» Circuit design text data:

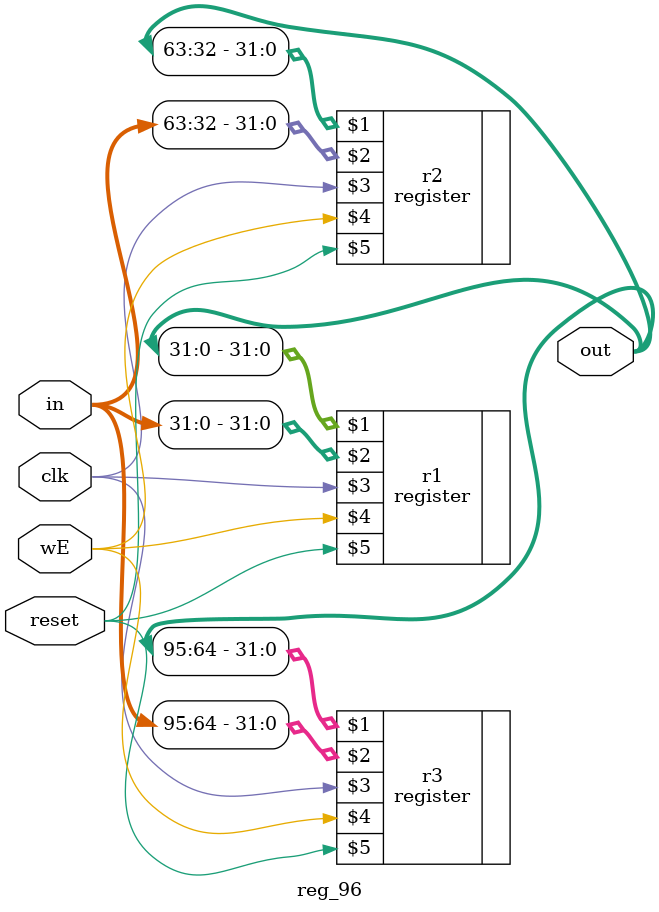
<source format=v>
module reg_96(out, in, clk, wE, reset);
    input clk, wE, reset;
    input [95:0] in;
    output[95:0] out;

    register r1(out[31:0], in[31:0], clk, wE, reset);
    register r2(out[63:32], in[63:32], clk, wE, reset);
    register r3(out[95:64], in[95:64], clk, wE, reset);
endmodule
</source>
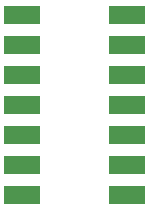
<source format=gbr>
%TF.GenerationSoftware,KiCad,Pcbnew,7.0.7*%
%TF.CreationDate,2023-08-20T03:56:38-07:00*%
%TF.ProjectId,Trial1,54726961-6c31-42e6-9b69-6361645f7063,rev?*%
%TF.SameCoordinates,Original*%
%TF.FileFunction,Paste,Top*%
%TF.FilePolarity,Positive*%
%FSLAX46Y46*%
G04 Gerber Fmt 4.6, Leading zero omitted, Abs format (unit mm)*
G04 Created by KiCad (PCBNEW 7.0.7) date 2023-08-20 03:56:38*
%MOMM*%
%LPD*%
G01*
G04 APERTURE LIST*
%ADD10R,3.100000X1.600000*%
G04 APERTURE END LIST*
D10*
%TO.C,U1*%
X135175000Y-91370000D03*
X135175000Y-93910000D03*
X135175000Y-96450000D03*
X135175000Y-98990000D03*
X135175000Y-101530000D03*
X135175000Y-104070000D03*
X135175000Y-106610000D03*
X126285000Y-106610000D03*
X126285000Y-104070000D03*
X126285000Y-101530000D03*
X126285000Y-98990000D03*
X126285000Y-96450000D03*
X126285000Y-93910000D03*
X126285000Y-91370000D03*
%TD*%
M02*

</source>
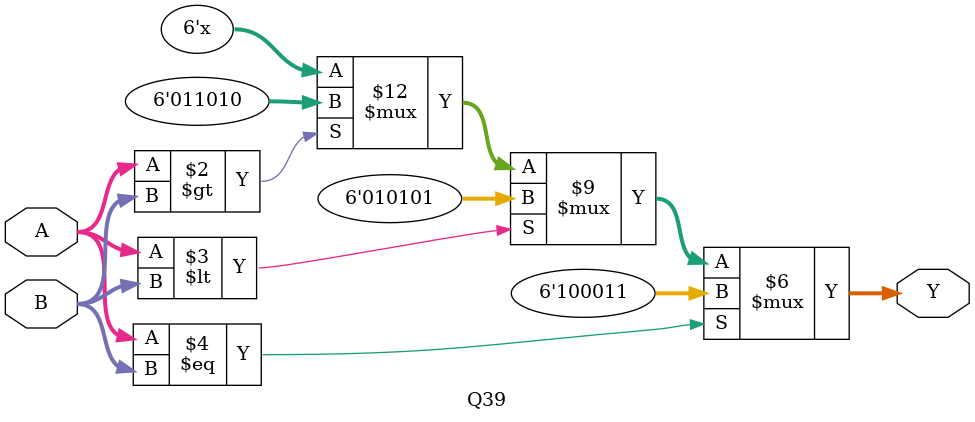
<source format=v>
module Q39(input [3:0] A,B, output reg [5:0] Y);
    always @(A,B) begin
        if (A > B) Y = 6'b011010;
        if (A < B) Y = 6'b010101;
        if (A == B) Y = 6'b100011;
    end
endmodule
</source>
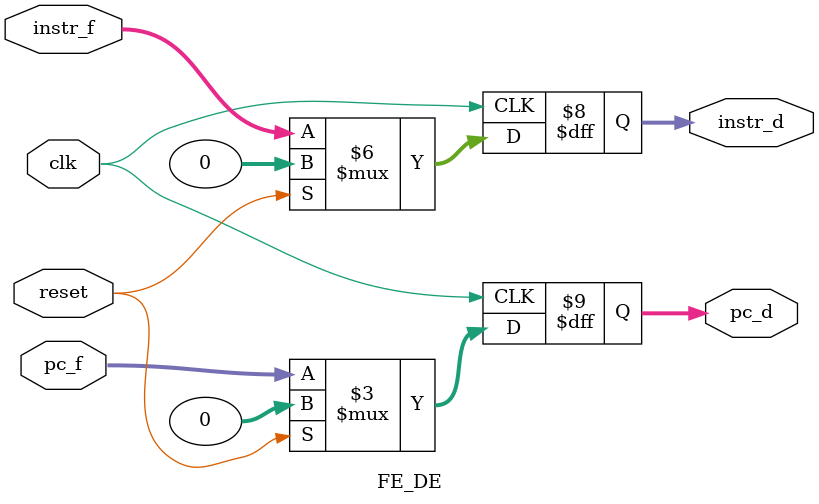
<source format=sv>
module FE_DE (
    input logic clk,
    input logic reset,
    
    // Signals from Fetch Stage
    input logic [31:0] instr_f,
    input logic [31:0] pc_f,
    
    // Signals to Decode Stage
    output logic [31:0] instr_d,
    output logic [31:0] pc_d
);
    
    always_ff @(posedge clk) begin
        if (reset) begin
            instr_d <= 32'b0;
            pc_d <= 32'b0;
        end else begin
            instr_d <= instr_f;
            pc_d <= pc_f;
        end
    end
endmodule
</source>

» WHAT TO PRODUCE:
Write out every line of the entries that holds the word "output".

» RESPONSE AREA:
    output[95:0] out;
module Q39(input [3:0] A,B, output reg [5:0] Y);
    output logic [31:0] instr_d,
    output logic [31:0] pc_d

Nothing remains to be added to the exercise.